Personal information
- Native name: Asila Mirzayorova
- Citizenship: Uzbek
- Born: 3 July 1999 (age 27)

Sport
- Country: Uzbekistan
- Sport: Para-athletics
- Disability: Vision impairment
- Disability class: T11
- Event: Long jump

Medal record
Women's para-athletics
Representing Uzbekistan
Paralympic Games
| Gold medal – first place | 2024 Paris | Long jump T11 |
| Silver medal – second place | 2020 Tokyo | Long jump T11 |
World Championships
| Gold medal – first place | 2023 Paris | Long jump T11 |
| Gold medal – first place | 2024 Kobe | Long jump T11 |
Asian Para Games
| Gold medal – first place | 2022 Hangzhou | Long jump T11/12 |
| Bronze medal – third place | 2018 Jakarta | Long jump T11/12 |

= Asila Mirzayorova =

Uzbekistani Paralympic athlete

Asila Mirzayorova (born 3 July 1999) is a visually impaired Uzbekistani Paralympic athlete.
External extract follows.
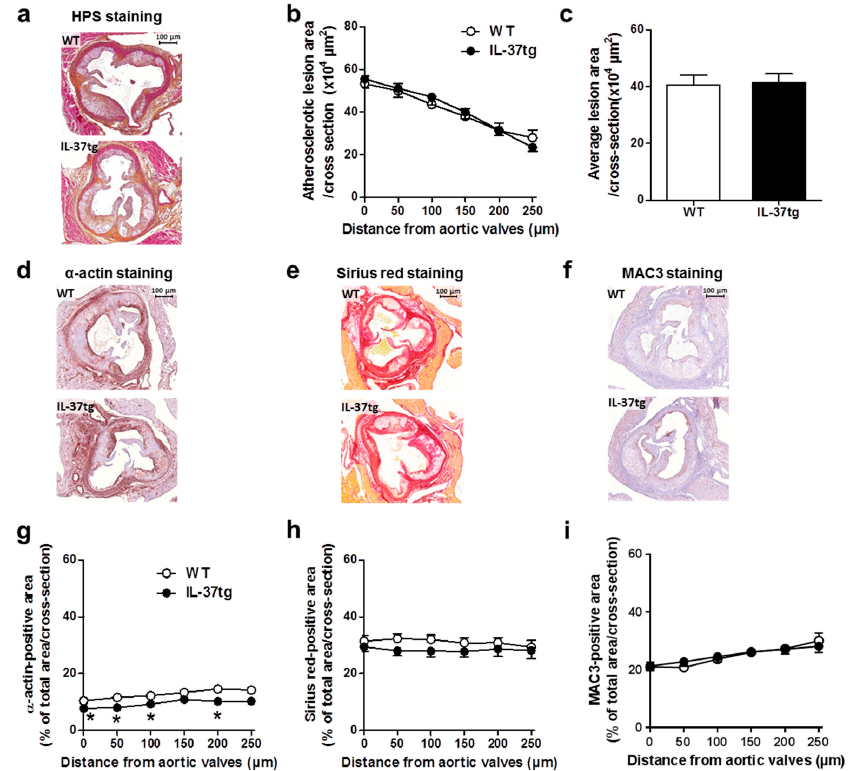
Figure 4. Expression of IL-37 in hematopoietic cells does not affect atherosclerotic lesion development and macrophage content. At the end of the study, after eight weeks of Western-type diet (WTD)-feeding, Ldlr ⁻ / ⁻ mice transplanted with either IL-37tg or wild-type (WT) bone marrow were killed and slides of the valve area of the aortic root were stained with hematoxylin-phloxine-saffron (HPS) and representative pictures are shown ( a ); (scale bar represents 100 μ m.) Lesion area as a function of distance in the aortic root was determined by calculating the lesion area of six consecutive cross-sections starting from the appearance of open aortic valve leaflets ( b ); The average total lesion area of these six cross-sections per mouse was calculated ( c ); Representative pictures of α -actin staining ( d ); Sirius red staining ( e ); and MAC3 (a macrophage-specific antigen) staining ( f ) are presented. The α -actin-positive smooth muscle cell content ( g ); Sirius red-positive collagen content ( h ); and MAC3-positive macrophage content ( i ) were determined. Values are means ± SEM; n = 15 per group; * p < 0.05.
She won the silver medal in the women's long jump T11 event at the 2020 Summer Paralympics held in Tokyo, Japan. At the 2024 Summer Paralympics, she won gold in the women's long jump T11 while breaking the Paralympic record twice. Her best 2024 Paralympics jump was 5.24 meters.

==Biography==
Asila was born in 1999 in the city of Karshi, Kashkadarya Region, Uzbekistan. She had perfect vision until the age of 15 and was studying piano at a music school. After a head injury, she lost her sight and later began participating in sports.
In 2021, by the decree of the President of Uzbekistan, Shavkat Mirziyoyev, she was awarded the title of "Oʻzbekiston Respublikasida xizmat koʻrsatgan sportchi".

==Career==
In 2016, she began participating in Paralympic athletics under the guidance of coach Sardor Abduhalikov. Starting from 2017, she took part in international competitions. In the same year, she won the Uzbekistan Para-Athletics Championship. In that year, she also secured a gold medal in long jump at the Para Asian Junior Games. In 2018, at the Summer Para Asian Games in Jakarta, Indonesia, she won a bronze medal in the long jump with a result of 4.47 meters. In 2019, at the World Para Athletics Championships in Dubai, UAE, she finished in seventh place with a result of 4.44 meters.

She won the silver medal in the women's long jump T11 event at the 2020 Summer Paralympics held in Tokyo, Japan. In 2021, she was awarded the "O‘zbekiston belgisi" medal. In the same year, she won a gold medal in long jump at the Grand Prix stage of Paralympic athletics in Dubai, UAE. At the Summer Paralympic Games in Tokyo, Japan, in the long jump competition in the T11 category, she achieved a jump of 4.91 meters, earning her a silver medal in the games.

She won the gold medal in the women's long jump T11 event at the 2023 World Para Athletics Championships held in Paris, France with a leap of 5.13 meters. With that result, Asila Mirzayorova won a berth at the 2024 Summer Paralympics Games, where she set a new Paralympic record of 5.24 meters while winning the gold medal.